Category Archives: Journal article

Transforming Pregnancy Since 1900

Around 1900, few pregnant women in Western Europe or North America had any contact with a medical practitioner before going into labour. By the end the twentieth century, the hospitalisation of childbirth, the legalisation of abortion and a host of biomedical technologies from the Pill and IVF to obstetric ultrasound and prenatal diagnosis had dramatically extended the reach of science and medicine into human reproduction. A special issue of Studies in History and Philosophy of Biological and Biomedical Sciences published this month reflects on the social, medical and technological shifts that have shaped the experience and management of pregnancy since the turn of the twentieth century. Originating in a workshop held in Cambridge in 2012 supported by the Wellcome Trust-funded ‘Transforming Pregnancy Since 1900 project, the special issue is edited by Dr Salim Al-Gailani (University of Cambridge) and Dr Angela Davis (University of Warwick).

Of men-midwives, murderers, and historians …

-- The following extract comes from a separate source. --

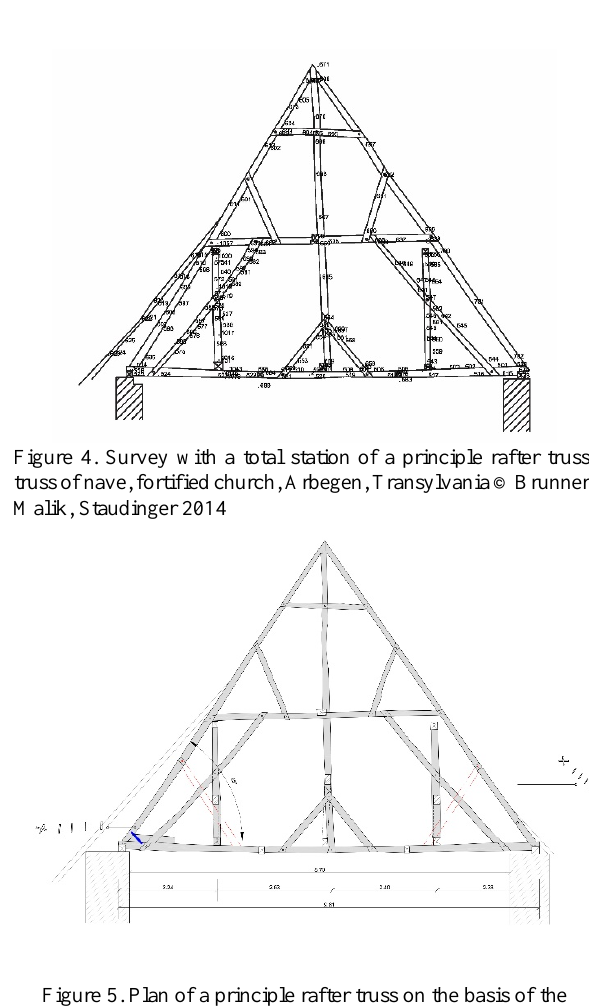
Figure 5. Plan of a principle rafter truss on the basis of the survey using total station and 3D laser scanner completed by hand measurements, truss of nave, fortified church, Arbegen, Transylvania © Brunner, Malik, Staudinger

The work of Don Shelton, featured in his article ‘The Emperor’s New Clothes‘, Journal of the Royal Society of Medicine 103 (2010) 46–50., where he claims that the eighteenth-century men-midwives William Smellie and William Hunter had women murdered to order, to provide the illustrations for their impressive atlases of obstetrics, has given rise to considerable controversy.

Helen King discusses his work in a recent article ‘History WIthout  Historians? Medical History and the Internet‘, Social History of Medicine, published online ahead of print 8th June 2011, which she has based on a paper delivered at the De Partu colloquium held in Manchester in June 2010.  She argues that Shelton’s claims raise fresh questions about how medical history is generated, presented and evaluated in the media and, in particular, on the internet. She traces the generation and subsequent reception of what, for some, has now become a ‘historical fact’, in order to illustrate how attempts by medical historians to engage with policy and with the public exist alongside a shift towards the deprofessionalisation of history.